Final answer:
The incremental IRR is determined by the rate at which the net present value of the incremental cash flows from Project A over B equals the initial investment difference. If the required rate of return exceeds the crossover rate, Project B should be selected.
Step-by-step explanation:
To calculate the incremental internal rate of return (IRR), we first need to find the incremental cash flows between Projects A and B. We do this by subtracting the cash flows of Project B from Project A. Then we can find the IRR of these incremental cash flows to determine the incremental IRR.

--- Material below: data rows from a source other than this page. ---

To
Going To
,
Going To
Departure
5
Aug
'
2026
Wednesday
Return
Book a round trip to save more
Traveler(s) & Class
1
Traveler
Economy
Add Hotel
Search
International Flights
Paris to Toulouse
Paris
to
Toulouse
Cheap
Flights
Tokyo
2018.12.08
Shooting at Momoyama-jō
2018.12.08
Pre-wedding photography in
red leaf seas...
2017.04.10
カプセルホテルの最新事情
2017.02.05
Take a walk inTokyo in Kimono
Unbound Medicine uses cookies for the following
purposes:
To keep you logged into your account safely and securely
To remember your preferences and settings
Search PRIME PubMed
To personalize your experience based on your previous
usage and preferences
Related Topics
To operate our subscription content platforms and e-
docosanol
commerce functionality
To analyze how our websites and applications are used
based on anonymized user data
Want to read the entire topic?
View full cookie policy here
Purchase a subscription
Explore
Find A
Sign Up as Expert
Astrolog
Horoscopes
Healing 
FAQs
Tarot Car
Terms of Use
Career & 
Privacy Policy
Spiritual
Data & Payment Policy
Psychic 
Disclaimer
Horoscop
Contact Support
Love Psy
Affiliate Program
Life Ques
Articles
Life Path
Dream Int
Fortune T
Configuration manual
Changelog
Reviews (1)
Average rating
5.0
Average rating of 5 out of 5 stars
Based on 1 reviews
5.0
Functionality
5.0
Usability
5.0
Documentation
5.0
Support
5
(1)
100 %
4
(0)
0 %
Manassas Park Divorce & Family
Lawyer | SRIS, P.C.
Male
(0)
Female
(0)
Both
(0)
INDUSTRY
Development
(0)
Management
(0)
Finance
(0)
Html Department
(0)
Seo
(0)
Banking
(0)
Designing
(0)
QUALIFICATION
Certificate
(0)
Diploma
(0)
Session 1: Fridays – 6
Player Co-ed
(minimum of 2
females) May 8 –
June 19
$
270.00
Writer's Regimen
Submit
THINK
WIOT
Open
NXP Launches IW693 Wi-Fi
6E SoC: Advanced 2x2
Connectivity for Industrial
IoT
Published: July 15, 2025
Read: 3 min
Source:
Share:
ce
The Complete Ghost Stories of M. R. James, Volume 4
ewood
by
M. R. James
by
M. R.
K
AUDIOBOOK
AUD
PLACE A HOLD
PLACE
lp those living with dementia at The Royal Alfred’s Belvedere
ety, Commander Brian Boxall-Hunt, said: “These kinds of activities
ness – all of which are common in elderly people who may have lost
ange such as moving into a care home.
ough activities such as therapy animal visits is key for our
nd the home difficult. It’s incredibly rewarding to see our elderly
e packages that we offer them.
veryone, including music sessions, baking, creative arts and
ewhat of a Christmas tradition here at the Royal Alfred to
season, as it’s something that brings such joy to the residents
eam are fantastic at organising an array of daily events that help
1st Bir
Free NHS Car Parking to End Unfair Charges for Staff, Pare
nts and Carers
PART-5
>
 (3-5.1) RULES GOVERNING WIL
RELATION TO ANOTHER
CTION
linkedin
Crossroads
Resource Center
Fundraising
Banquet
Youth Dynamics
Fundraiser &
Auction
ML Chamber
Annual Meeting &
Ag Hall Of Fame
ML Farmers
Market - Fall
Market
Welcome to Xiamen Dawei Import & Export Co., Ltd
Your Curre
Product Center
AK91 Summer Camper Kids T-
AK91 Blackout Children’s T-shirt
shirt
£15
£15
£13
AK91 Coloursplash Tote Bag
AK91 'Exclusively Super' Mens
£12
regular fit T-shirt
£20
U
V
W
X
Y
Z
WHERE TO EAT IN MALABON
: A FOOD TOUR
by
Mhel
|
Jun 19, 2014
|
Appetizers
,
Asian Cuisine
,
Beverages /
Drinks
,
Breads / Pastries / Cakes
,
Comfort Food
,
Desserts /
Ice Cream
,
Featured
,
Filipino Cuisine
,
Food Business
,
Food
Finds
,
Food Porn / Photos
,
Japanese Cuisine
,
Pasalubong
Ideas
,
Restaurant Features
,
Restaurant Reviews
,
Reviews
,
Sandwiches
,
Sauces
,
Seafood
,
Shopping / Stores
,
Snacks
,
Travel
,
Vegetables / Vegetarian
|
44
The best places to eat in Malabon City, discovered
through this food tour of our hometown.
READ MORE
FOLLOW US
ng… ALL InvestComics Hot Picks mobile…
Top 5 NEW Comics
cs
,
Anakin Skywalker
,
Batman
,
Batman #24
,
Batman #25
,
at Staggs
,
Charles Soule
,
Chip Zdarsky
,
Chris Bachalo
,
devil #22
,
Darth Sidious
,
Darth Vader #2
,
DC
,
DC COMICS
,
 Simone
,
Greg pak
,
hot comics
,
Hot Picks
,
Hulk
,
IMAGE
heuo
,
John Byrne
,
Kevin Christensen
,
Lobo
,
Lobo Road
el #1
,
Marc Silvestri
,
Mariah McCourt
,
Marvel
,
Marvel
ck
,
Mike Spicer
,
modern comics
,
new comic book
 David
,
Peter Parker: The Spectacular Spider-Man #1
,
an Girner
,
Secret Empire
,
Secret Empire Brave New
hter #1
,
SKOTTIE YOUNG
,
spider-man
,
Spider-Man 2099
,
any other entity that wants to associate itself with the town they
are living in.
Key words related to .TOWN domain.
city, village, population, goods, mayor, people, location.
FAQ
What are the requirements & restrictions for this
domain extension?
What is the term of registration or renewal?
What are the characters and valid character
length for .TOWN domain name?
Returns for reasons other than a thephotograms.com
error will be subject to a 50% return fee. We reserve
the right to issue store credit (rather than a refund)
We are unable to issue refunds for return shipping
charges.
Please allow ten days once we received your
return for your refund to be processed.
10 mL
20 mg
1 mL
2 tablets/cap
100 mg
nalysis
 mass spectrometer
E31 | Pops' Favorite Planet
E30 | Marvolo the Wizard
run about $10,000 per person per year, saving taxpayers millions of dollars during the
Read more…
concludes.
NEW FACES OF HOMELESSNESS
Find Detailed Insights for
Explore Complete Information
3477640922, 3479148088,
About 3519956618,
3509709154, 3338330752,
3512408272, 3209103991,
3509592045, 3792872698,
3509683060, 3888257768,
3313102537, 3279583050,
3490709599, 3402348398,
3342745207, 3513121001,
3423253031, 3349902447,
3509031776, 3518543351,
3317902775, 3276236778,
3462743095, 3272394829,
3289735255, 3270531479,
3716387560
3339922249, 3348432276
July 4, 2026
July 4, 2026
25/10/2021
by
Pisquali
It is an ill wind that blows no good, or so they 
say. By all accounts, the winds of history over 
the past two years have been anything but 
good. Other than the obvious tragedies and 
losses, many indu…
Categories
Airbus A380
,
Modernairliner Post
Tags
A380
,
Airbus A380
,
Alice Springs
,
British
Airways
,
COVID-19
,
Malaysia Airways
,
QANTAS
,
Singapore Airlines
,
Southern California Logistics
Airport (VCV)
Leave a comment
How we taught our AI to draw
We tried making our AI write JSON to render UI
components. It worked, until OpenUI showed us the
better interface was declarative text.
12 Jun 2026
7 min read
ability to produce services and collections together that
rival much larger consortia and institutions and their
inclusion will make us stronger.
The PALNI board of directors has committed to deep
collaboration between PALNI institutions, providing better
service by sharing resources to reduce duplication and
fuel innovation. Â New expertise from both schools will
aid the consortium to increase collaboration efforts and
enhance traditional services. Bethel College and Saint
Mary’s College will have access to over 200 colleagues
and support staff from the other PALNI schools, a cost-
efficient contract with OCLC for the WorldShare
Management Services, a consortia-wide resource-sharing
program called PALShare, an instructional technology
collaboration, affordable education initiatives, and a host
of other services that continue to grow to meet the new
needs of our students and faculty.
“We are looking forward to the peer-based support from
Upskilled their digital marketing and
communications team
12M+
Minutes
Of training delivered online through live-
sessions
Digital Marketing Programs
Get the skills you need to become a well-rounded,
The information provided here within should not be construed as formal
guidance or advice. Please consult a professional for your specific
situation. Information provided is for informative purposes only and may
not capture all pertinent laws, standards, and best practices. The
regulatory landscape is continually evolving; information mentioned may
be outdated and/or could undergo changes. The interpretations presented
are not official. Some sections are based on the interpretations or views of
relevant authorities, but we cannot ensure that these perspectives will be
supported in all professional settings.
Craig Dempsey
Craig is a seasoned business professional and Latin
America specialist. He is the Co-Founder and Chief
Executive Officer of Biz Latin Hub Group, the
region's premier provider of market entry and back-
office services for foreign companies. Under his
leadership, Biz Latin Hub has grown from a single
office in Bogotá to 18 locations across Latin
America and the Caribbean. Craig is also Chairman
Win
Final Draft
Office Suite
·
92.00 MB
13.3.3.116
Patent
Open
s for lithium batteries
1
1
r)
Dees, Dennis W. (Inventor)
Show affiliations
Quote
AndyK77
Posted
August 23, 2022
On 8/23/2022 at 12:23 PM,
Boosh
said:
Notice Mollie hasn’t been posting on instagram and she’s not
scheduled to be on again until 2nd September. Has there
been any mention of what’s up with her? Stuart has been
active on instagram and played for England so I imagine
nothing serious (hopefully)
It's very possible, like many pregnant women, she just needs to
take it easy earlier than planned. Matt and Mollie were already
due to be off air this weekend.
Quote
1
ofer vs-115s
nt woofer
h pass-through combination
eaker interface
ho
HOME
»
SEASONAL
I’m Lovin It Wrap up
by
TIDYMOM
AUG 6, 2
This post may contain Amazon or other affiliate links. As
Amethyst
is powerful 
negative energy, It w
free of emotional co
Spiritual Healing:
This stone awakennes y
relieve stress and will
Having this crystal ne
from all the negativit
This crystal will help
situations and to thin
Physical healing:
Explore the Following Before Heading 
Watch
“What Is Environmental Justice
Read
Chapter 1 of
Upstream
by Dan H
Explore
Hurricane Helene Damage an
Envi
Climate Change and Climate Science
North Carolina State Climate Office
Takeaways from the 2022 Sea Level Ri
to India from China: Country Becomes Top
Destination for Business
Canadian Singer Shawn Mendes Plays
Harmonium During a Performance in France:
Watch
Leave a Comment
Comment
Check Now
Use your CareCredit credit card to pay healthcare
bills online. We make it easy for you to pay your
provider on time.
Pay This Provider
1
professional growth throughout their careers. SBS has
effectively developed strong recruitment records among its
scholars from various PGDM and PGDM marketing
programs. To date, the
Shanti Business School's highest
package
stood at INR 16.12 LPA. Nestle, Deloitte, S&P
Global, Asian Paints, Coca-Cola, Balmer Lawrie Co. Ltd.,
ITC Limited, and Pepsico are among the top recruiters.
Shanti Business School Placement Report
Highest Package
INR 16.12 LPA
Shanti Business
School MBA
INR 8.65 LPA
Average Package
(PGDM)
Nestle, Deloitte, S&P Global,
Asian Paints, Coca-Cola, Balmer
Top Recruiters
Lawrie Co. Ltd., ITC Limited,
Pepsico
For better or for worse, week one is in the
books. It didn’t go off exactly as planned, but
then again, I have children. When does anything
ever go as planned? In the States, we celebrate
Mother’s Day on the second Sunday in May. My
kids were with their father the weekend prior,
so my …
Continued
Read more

The incremental cash flows can be calculated as follows:
Initial Incremental Investment: $75,000 - $60,000 = $15,000
Year 1 Incremental Cash Flow: $33,000 - $25,000 = $8,000
Year 2 Incremental Cash Flow: $33,000 - $30,000 = $3,000
Year 3 Incremental Cash Flow: $33,000 - $25,000 = $8,000
The incremental IRR is the rate at which the present value of these incremental cash flows is equal to the incremental investment of $15,000. We would solve for 'r' in the following equation:
$15,000 = $8,000 / (1 + r) + $3,000 / (1 + r)² + $8,000 / (1+r)³
The IRR is found by iteratively trying different 'r' values until the right side of the equation equals $15,000.
If the required rate of return (hurdle rate) is higher than the crossover rate (which is where the NPVs of the two projects are equal), the project with the lower initial cost ('B' in this case) should be chosen, assuming the projects are mutually exclusive.